Gonzales dove in, learning the importance of HVAC systems, installing ductwork, running lines and changing the oil on the trucks. The business became a major success story, and the school is an offshoot of the culture and philosophy that Albuquerque wants to develop.
“We want to be the place that we always wanted to work but couldn’t until we opened our doors,” she said.
Ten students are enrolled in the program, which involves the early wakeup three days per week. When class ends, they spend an hour with dispatchers to get their work assignments, tools and parts for the day.
“Then they work from 8-5, wake up and do it all over again,” Gonzales said. “Their present self is tired; their future self is excited.”
The age range in the classroom goes from the early 20s to late 30s. The program requires an application, with a letter of recommendation and a sponsor who is not their direct supervisor at ABQ. A committee of outside experts votes on every application, and those who are not admitted are advised on what they need to do to be admitted if they apply again.
“The goal,” she said, “is when it ends they are ready and prepared to take the licensing test for whatever field they chose. They are learning how to accurately troubleshoot, how to install the right way, the codes.
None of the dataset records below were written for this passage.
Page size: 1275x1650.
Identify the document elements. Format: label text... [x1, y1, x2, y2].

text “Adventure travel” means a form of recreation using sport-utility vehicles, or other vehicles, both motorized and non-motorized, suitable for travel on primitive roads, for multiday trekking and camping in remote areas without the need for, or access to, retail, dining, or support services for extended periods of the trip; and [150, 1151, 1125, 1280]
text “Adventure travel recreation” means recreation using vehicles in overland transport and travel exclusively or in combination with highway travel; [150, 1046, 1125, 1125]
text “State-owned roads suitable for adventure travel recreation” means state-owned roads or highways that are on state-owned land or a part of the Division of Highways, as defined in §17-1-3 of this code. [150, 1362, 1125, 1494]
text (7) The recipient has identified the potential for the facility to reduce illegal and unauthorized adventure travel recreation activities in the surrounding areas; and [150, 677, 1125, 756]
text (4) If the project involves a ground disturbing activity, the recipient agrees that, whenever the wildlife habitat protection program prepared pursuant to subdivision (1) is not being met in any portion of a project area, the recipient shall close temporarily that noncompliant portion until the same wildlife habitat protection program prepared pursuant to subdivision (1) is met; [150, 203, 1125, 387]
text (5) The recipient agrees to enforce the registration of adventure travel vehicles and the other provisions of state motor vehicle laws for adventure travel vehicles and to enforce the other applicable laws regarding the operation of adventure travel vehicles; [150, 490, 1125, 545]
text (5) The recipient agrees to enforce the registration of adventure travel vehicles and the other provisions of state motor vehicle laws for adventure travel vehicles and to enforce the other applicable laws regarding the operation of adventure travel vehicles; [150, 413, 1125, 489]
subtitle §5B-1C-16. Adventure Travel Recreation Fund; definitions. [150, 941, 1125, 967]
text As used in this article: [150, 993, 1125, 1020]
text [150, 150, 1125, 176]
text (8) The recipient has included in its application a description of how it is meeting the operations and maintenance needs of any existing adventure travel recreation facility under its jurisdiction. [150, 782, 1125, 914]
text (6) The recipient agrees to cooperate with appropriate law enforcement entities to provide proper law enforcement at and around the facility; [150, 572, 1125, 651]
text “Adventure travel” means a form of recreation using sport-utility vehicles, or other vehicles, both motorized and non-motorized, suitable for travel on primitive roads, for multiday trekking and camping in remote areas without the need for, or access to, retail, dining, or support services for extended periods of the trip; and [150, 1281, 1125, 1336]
And they are learning, from top techs, all that you have to know when you become a tech.”
There are no core courses in British Literature, no SAT, and no college loans to pay back when the program is completed.
"They are going to school for a career they are already working in,” Gonzales said.
One of the students is Pam Giron, the business’s Call Center Manager who decided she wanted to work in the field.
“She had realized she had a higher earning potential being a technician than being a manager,” Gonzales said. “She’s one of our top performers in the apprentice program. We have techs fighting over her to have her on their team because she’s unique, someone they’ve never gotten to work with before.”
The school was not inexpensive to set up, and took two years of planning. It opened early in 2020, which meant in March some quick thinking and agility to adjust to COVID norms were required.
“Pivot has been the key word for the past year and whatever many months,” Gonzales said.
One word she stressed: investment. ABQ looks at its school as an investment in people, and the business.
“The possibility that this could lead someone to grow and leave us is something we’ve thought about,” she said. “If someone we trained starts their own business, I hope that half of what we worked on as a team is something they can pass on.
“We came into this to make the industry better. It’s about the pursuit of excellence for the Albuquerque family, customers and the industry.”